▸ **GIVEN INSTRUCTION 1**:
Please rewrite the dataset rows from the first row through the line that contains "road 3 (residential): [(448,158),(511,16)]", inclusive, replacing "Trace" with "Draw" and keeping everything else the same. Leave the pictures out of your answer.

As expected, the ligands that acquire further rigidity via R2 and R5 substitutions demand higher energies to approach the distal-form. Depending on the steric bulkiness of the R1 (iPr = L2, Cy = L3, or tBu = L4) groups, the substitutions increase the energy of the highest conformer to 18, 21 and 28 kcal mol−1, respectively, as shown in Fig. 1. Notably, the ∼3 kcal mol−1 higher energy of L3 over L2 is the result of the rigidity of Cy in L3 over iPr in L2 (see ESI for details). These energy profiles indicate that the transition to the distal geometry becomes highly improbable for L3 and L4, whereas the (L1/L2)Pd complexes may adopt the distal-form with ease to accommodate amine binding.

Mechanism using L1

Considering the conceptual understanding of how the increased steric demand impedes the rotation of the biaryl functionality, which is key for the switch between the “distal” and “proximal” orientation of the biaryl ligand, the complete reaction mechanism was modelled using the L1 ligand, as shown in Fig. 2. The reaction energy profile for processing ammonia is shown in red, whereas the reaction using aniline as the substrate is given in blue. As discussed above, oxidative addition of phenyl chloride starts the catalytic cycle and the barrier associated with the computed transition state is only 10.1 kcal mol−1, which is consistent with rapid oxidative addition to give the first key intermediate 1A.47 With a less bulky ligand L1, the oxidative addition complex 1A readily rotates the biaryl ring with an estimated barrier of 13 kcal mol−1 and prefers to yield the distal form intermediate 1B rather than 1J which keeps the biaryl position fixed while undergoing rearrangement for the subsequent amine coordination. Since the proximal-conformer 1J located at 12.7 kcal mol−1 has an energy that is comparable to the rotation barrier and the distal-conformer 1B is computed to be 4.4 kcal mol−1 more stable than 1J due to the smaller steric congestion, the reaction will proceed through the distal pathway when L1 is used.
image file: c9sc03095f-f2.tif
Fig. 2 DFT-calculated energy profile for Pd-catalyzed N-arylation with L1. * represents the rotation barrier which is estimated to be over 13 kcal mol−1.

▸ **Entries from a dataset**:

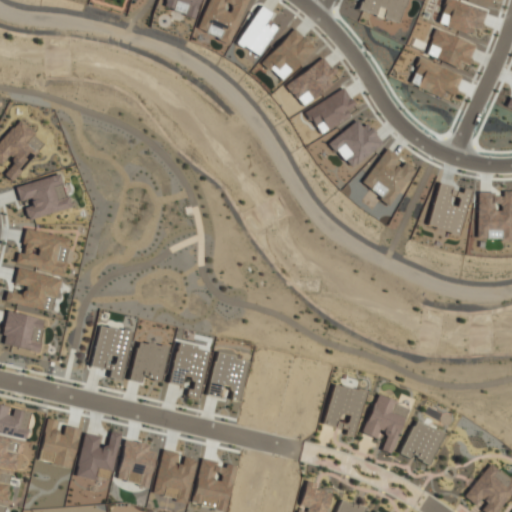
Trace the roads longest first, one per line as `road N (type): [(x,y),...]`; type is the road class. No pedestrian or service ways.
road 1 (residential): [(0,380),(354,473),(440,511)]
road 2 (residential): [(511,163),(457,161),(404,130),(345,44),(299,0)]
road 3 (residential): [(448,158),(511,16)]
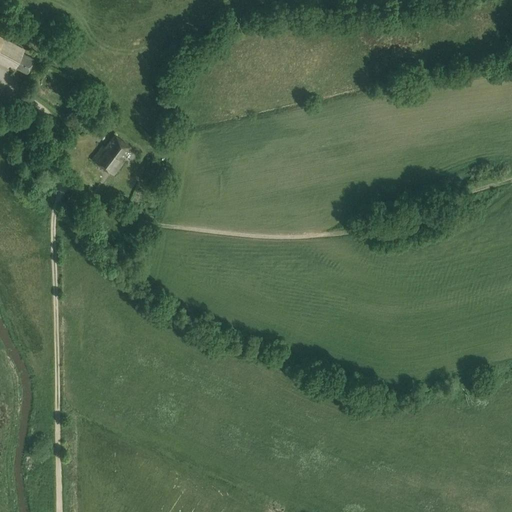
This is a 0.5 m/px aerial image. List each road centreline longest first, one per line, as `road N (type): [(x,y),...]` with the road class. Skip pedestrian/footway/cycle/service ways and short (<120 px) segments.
road 1 (track): [(62,182),(145,222),(281,234),(356,228),(511,176)]
road 2 (track): [(59,511),(53,208),(62,182)]
road 3 (track): [(62,182),(51,164),(54,116),(0,74)]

▸ **GIVEN INSTRUCTION 2**:
According to the palladium ligand passage, what is the barrier of the computed transition state for the oxidative addition of phenyl chloride?

▸ **CORRECT RESPONSE 1**:
Draw the roads longest first, one per line as `road N (type): [(x,y),...]`; type is the road class. No pedestrian or service ways.
road 1 (residential): [(0,380),(354,473),(440,511)]
road 2 (residential): [(511,163),(457,161),(404,130),(345,44),(299,0)]
road 3 (residential): [(448,158),(511,16)]

▸ **CORRECT RESPONSE 2**:
10.1 kcal mol−1